> _Problem_: List everything from the line containing "востребованными. Производство, поставка" down to the line containing "Autoparkplätze. Die Zufahrt muss für", both included, as a numbered list. Skip blank lines and leave the pictures out.
= Beginning of Section =
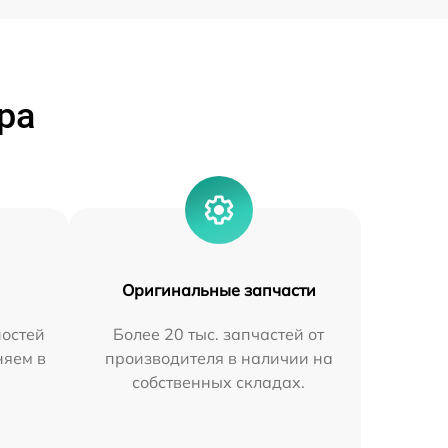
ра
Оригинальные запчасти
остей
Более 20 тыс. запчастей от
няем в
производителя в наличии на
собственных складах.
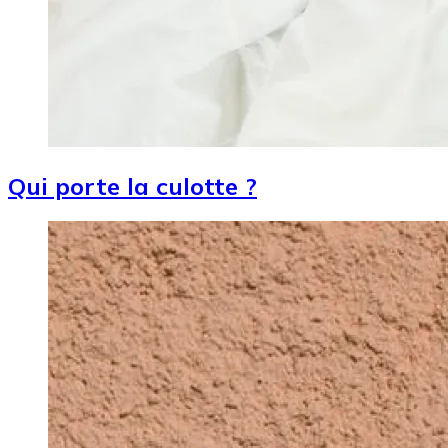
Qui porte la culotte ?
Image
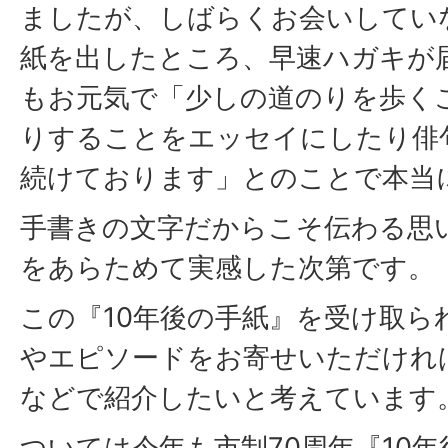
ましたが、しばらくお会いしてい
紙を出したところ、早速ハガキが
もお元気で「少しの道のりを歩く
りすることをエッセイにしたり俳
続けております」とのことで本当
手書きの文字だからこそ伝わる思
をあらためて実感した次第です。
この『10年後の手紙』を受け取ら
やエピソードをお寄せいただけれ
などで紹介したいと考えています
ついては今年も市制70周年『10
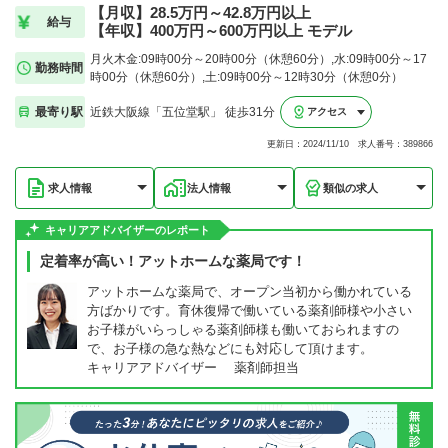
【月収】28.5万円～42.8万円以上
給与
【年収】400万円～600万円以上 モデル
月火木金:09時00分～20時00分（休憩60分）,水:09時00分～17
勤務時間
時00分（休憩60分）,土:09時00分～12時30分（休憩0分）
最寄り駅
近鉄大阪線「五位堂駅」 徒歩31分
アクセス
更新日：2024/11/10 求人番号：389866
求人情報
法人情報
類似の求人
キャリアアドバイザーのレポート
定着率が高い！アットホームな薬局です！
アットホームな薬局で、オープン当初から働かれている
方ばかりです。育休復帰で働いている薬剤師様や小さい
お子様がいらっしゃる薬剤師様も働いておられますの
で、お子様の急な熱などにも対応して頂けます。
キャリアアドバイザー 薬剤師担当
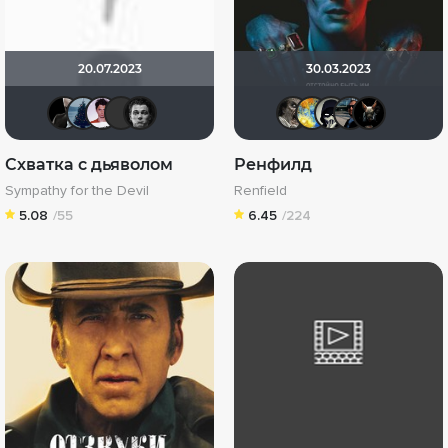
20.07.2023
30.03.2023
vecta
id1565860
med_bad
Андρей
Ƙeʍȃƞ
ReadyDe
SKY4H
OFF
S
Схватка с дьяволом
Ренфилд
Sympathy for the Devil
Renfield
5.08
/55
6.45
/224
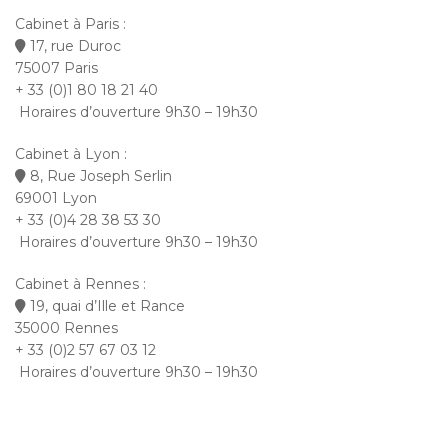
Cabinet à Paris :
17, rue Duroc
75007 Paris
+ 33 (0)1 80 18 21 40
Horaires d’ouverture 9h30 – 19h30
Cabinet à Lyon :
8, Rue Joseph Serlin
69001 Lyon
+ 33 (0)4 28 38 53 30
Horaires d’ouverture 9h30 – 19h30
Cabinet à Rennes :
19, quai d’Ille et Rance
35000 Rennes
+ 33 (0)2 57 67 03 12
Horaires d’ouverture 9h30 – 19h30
= End of Section =
= Beginning of Section =
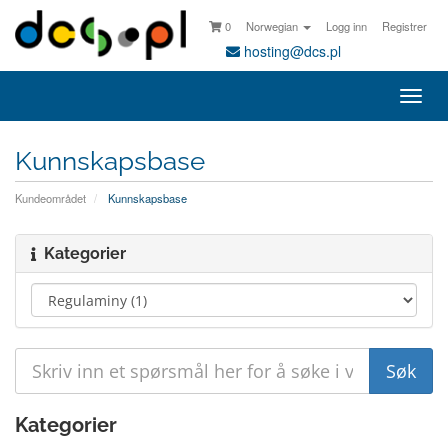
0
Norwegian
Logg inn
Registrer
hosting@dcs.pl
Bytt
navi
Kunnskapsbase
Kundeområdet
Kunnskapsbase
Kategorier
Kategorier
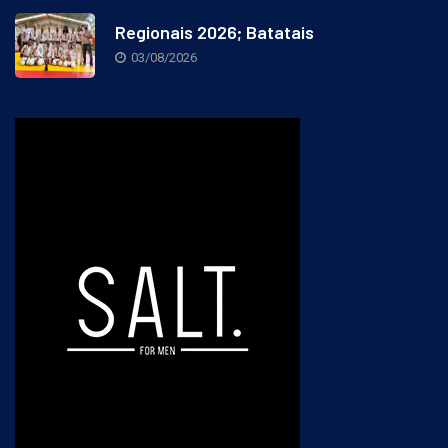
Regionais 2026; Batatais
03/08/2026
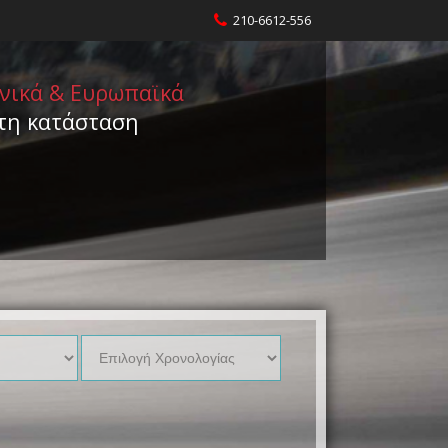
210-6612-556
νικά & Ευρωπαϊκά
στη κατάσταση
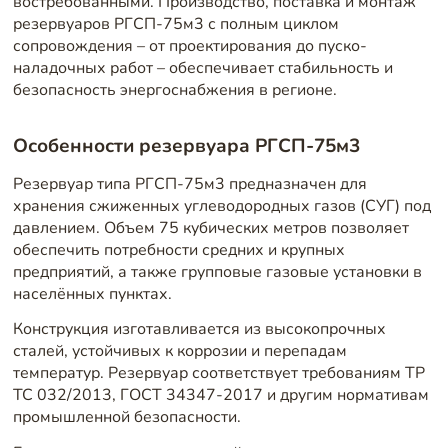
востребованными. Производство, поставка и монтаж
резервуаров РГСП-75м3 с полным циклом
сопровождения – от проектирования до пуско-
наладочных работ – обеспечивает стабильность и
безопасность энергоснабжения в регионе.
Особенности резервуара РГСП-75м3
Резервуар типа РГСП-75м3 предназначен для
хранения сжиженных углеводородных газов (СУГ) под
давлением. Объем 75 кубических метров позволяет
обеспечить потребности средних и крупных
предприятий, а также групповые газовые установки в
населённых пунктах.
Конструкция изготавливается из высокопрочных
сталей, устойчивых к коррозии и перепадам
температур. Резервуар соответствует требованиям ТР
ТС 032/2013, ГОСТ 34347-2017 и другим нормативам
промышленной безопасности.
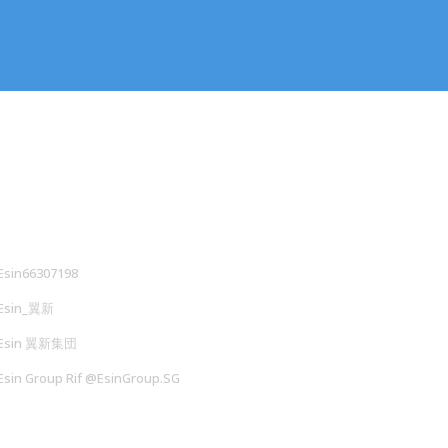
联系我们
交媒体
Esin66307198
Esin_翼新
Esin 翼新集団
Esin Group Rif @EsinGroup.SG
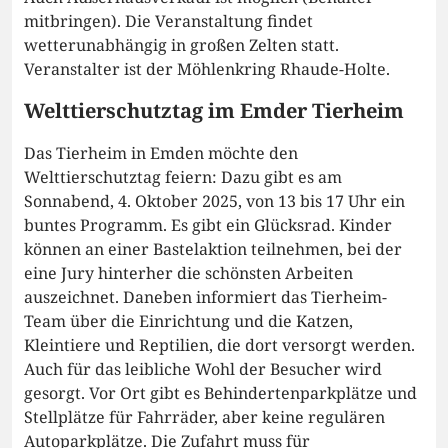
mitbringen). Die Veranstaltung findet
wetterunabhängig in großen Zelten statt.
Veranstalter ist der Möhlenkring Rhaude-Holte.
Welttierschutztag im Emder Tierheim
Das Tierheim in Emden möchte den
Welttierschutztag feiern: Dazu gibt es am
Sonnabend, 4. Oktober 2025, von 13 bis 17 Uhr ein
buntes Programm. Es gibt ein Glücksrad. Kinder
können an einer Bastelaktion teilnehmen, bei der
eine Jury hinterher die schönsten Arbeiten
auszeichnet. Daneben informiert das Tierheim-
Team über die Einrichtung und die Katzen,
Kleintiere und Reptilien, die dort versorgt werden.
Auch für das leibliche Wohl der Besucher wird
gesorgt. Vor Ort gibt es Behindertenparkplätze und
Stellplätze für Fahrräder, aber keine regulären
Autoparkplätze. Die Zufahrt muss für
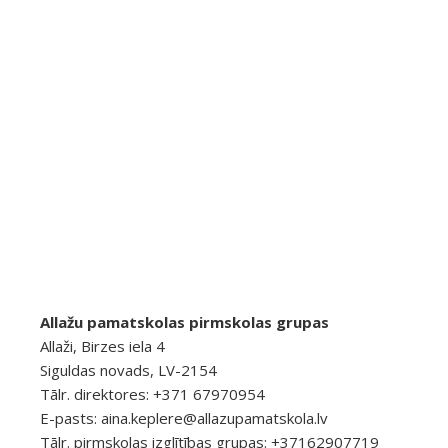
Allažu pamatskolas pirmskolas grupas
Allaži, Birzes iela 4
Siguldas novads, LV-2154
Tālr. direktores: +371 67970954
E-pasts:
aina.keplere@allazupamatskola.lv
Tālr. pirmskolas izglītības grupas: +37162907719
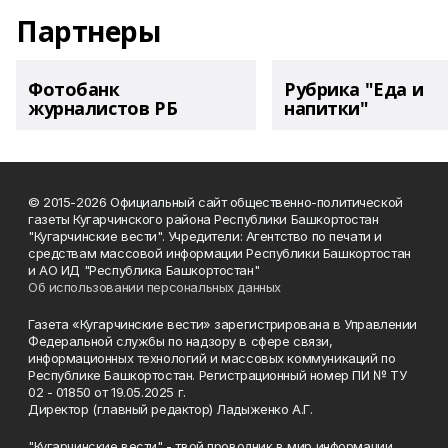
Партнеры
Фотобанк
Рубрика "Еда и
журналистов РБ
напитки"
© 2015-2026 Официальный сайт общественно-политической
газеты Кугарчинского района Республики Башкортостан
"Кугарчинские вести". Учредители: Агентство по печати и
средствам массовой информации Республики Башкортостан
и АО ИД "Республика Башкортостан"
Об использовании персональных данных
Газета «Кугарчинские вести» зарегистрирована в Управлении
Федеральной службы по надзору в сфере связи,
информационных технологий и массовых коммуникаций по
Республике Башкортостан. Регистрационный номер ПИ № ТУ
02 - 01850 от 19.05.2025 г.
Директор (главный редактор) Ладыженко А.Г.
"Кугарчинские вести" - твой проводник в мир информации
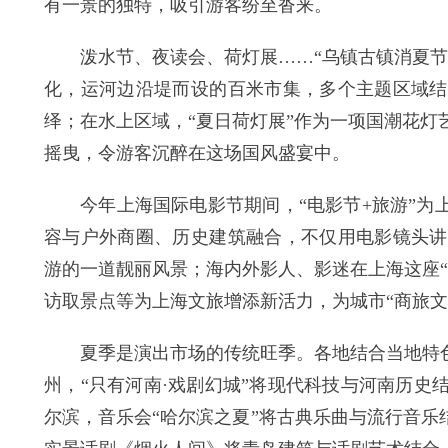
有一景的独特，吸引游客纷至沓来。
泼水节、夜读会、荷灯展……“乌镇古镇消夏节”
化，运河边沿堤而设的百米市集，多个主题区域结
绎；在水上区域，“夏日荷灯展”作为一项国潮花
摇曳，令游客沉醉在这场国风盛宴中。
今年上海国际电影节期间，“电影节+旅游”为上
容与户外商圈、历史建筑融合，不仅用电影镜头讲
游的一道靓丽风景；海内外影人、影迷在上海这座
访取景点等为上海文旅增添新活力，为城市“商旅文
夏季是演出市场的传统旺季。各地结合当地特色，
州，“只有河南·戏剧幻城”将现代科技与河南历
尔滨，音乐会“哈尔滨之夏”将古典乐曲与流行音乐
= End of Section =
> _Solution to this task_:
1. востребованными. Производство, поставка и монтаж
2. резервуаров РГСП-75м3 с полным циклом
3. сопровождения – от проектирования до пуско-
4. наладочных работ – обеспечивает стабильность и
5. безопасность энергоснабжения в регионе.
6. Особенности резервуара РГСП-75м3
7. Резервуар типа РГСП-75м3 предназначен для
8. хранения сжиженных углеводородных газов (СУГ) под
9. давлением. Объем 75 кубических метров позволяет
10. обеспечить потребности средних и крупных
11. предприятий, а также групповые газовые установки в
12. населённых пунктах.
13. Конструкция изготавливается из высокопрочных
14. сталей, устойчивых к коррозии и перепадам
15. температур. Резервуар соответствует требованиям ТР
16. ТС 032/2013, ГОСТ 34347-2017 и другим нормативам
17. промышленной безопасности.
18. 联系我们
19. 交媒体
20. Esin66307198
21. Esin_翼新
22. Esin 翼新集団
23. Esin Group Rif @EsinGroup.SG
24. mitbringen). Die Veranstaltung findet
25. wetterunabhängig in großen Zelten statt.
26. Veranstalter ist der Möhlenkring Rhaude-Holte.
27. Welttierschutztag im Emder Tierheim
28. Das Tierheim in Emden möchte den
29. Welttierschutztag feiern: Dazu gibt es am
30. Sonnabend, 4. Oktober 2025, von 13 bis 17 Uhr ein
31. buntes Programm. Es gibt ein Glücksrad. Kinder
32. können an einer Bastelaktion teilnehmen, bei der
33. eine Jury hinterher die schönsten Arbeiten
34. auszeichnet. Daneben informiert das Tierheim-
35. Team über die Einrichtung und die Katzen,
36. Kleintiere und Reptilien, die dort versorgt werden.
37. Auch für das leibliche Wohl der Besucher wird
38. gesorgt. Vor Ort gibt es Behindertenparkplätze und
39. Stellplätze für Fahrräder, aber keine regulären
40. Autoparkplätze. Die Zufahrt muss für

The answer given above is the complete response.